Une marche d'hommage controversée autorisée à Lyon
Une « marche d'hommage » en mémoire de Quentin Deranque, militant identitaire décédé des suites de violences à Lyon, se tiendra ce samedi 21 février dans la capitale des Gaules. La préfecture du Rhône a autorisé cette manifestation qui sera encadrée par un dispositif policier renforcé qualifié de « haut niveau ». Le parcours prévu partira de la place Jean Jaurès pour rejoindre la rue où le jeune homme a été agressé le 12 février dernier.
Une organisation sous tension
La famille de Quentin Deranque a explicitement déclaré qu'elle ne participerait pas à cet événement, appelant « au calme et à la retenue » et souhaitant une commémoration « sans expression politique ». Malgré ces demandes, la marche est organisée par Aliette Espieux, une militante d'extrême droite anti-IVG qui a figuré sur la liste du Rassemblement national lors des municipales de 2020 à Lyon.
L'organisatrice est mariée à Eliot Bertin, leader néonazi du groupuscule Lyon populaire, dissous pour « apologie de la collaboration avec le nazisme ». Bertin lui-même a été mis en examen pour « association de malfaiteurs » en 2024 après une attaque violente contre une conférence sur la Palestine.
Positions politiques divergentes
Le ministre de l'Intérieur Laurent Nuñez a estimé que « la liberté est plus importante que l'inquiétude », anticipant entre 2 000 et 3 000 participants.
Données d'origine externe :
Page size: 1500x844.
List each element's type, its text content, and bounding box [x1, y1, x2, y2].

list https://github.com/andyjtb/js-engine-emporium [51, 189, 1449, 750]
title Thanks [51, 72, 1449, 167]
À l'inverse, le maire écologiste Grégory Doucet et le coordinateur de La France insoumise Manuel Bompard ont demandé en vain l'interdiction de ce qu'ils qualifient de « véritable démonstration fasciste ».
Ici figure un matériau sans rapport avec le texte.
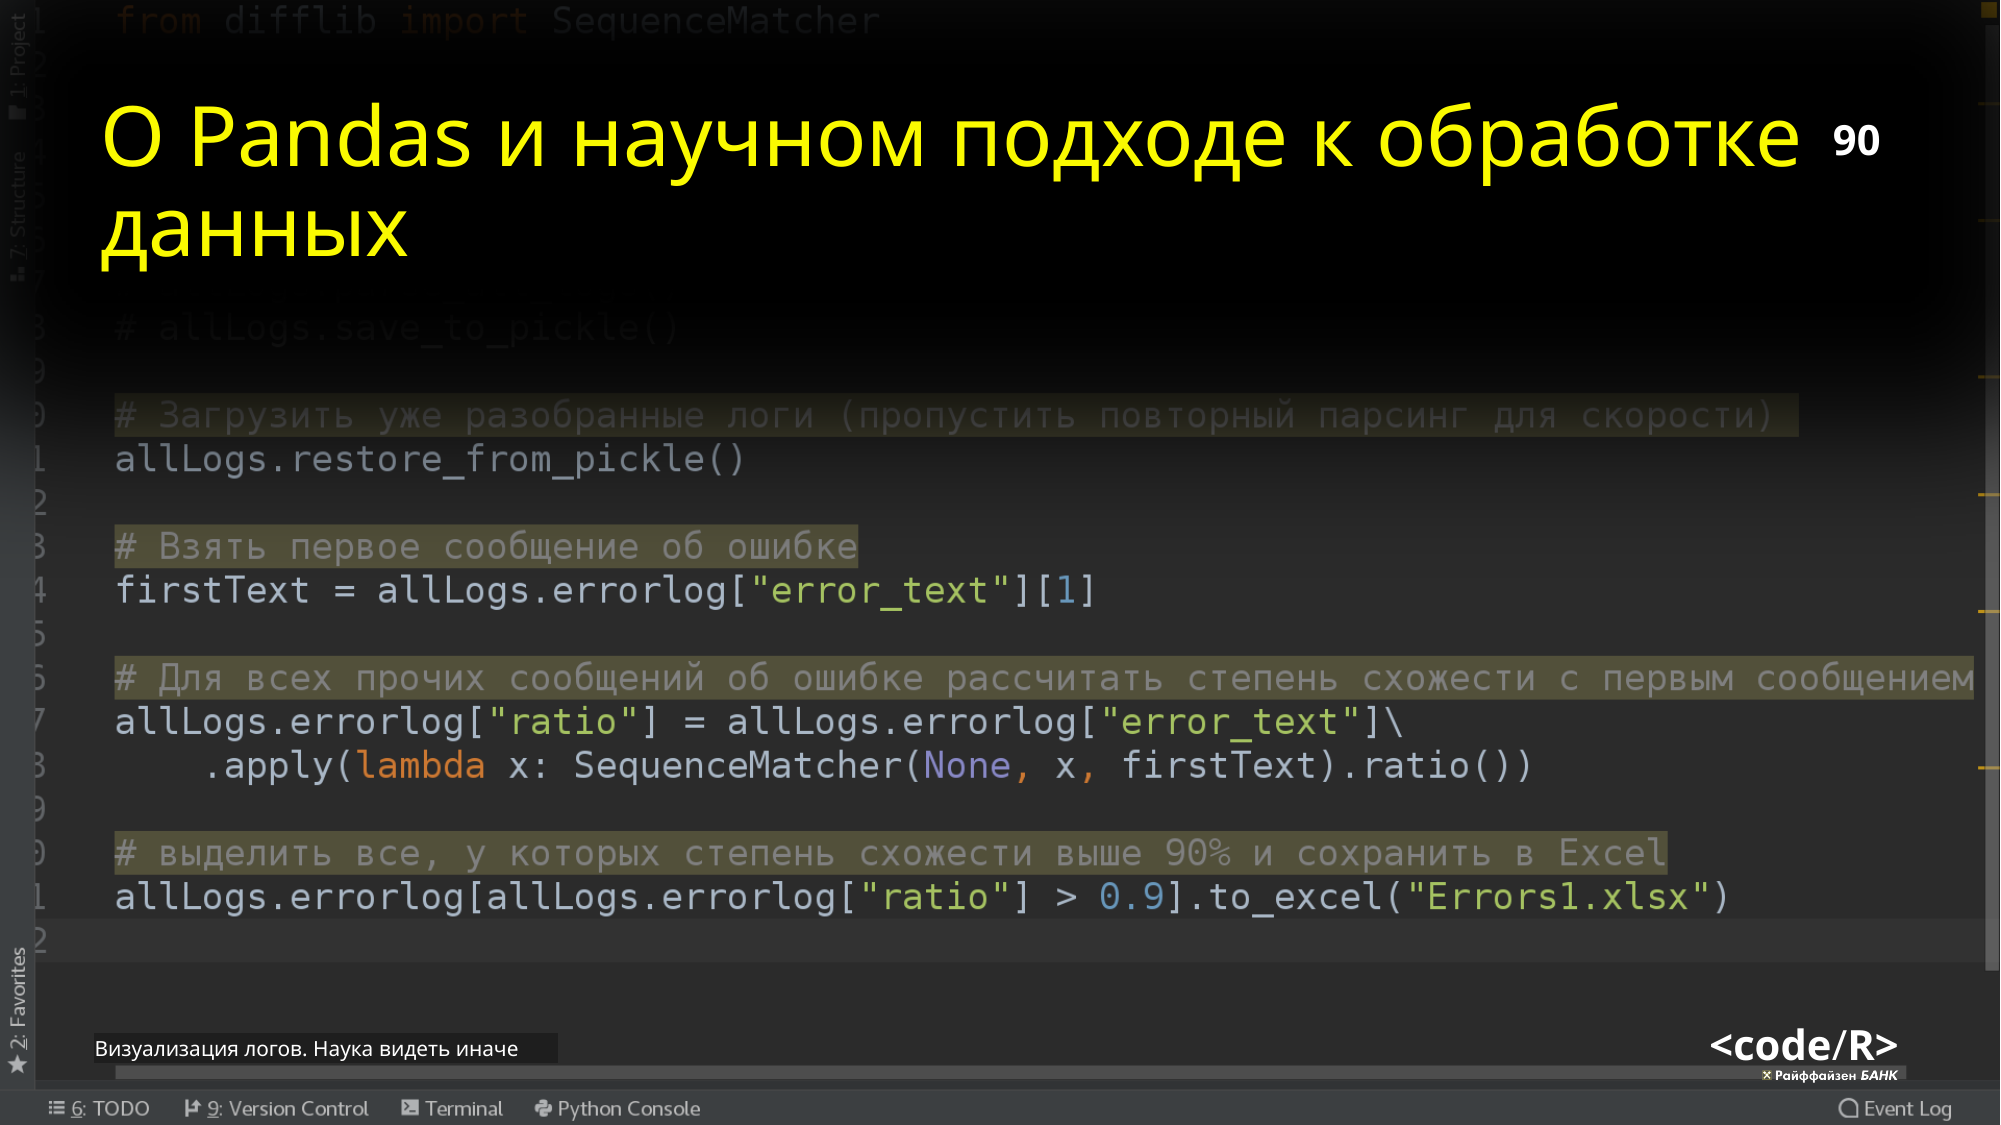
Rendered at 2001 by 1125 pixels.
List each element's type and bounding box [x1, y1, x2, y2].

Emmanuel Macron a appelé « tout le monde au calme » depuis le Salon de l'agriculture, affirmant que « dans la République aucune violence n'est légitime ». Le président a annoncé une réunion gouvernementale la semaine prochaine sur les « groupes d'action violente » liés aux partis politiques.
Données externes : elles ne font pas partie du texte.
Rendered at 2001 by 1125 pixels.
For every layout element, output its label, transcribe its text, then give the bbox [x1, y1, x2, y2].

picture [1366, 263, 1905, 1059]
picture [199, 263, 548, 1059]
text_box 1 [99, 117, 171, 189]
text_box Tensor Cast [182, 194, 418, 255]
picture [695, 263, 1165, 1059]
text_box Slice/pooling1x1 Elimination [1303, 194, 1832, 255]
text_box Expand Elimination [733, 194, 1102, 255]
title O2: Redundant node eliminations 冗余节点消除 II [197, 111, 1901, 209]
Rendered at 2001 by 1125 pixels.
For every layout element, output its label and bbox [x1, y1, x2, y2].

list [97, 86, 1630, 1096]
Inquiétudes sécuritaires et mobilisation européenne
Des associations de gauche et écologistes redoutent des dégradations et violences pendant la manifestation. Plusieurs commerces et locaux associatifs prévoient de rester fermés ce samedi. Dans le 7ᵉ arrondissement, des tracts circulent pour prévenir habitants et commerçants.
La présence de militants d'extrême droite venus d'autres pays européens est attendue. Selon une source policière citée par Franceinfo, des dizaines de militants italiens, belges et allemands pourraient participer. En Italie, l'ancien chef du GUD à Lyon a appelé à se rendre « tous à Lyon », un mot d'ordre repris par le mouvement néofasciste CasaPound.
Distances prises et comparaisons douloureuses
Jordan Bardella, président du Rassemblement national, a recommandé à ses troupes de ne pas participer à ces rassemblements, poursuivant la stratégie de dédiabolisation du parti. Il a estimé que les organisateurs étaient « multiples, incertains » et que les proches de Quentin Deranque n'étaient « à l'initiative d'aucun d'entre eux ».
Un avocat de la famille de Federico Aramburu, ex-rugbyman argentin assassiné en 2022 par deux militants d'ultradroite, a dénoncé sur BFM-TV la différence de traitement médiatique et politique entre les deux affaires, qualifiant le « déballage actuel » de « monstruosité » pour les proches des victimes.
Le mouvement Audace Lyon, successeur de Lyon populaire, a rendu hommage à Quentin Deranque en saluant un « camarade » qui participait à ses entraînements de sports de combat, illustrant les liens entre le défunt et les milieux identitaires lyonnais.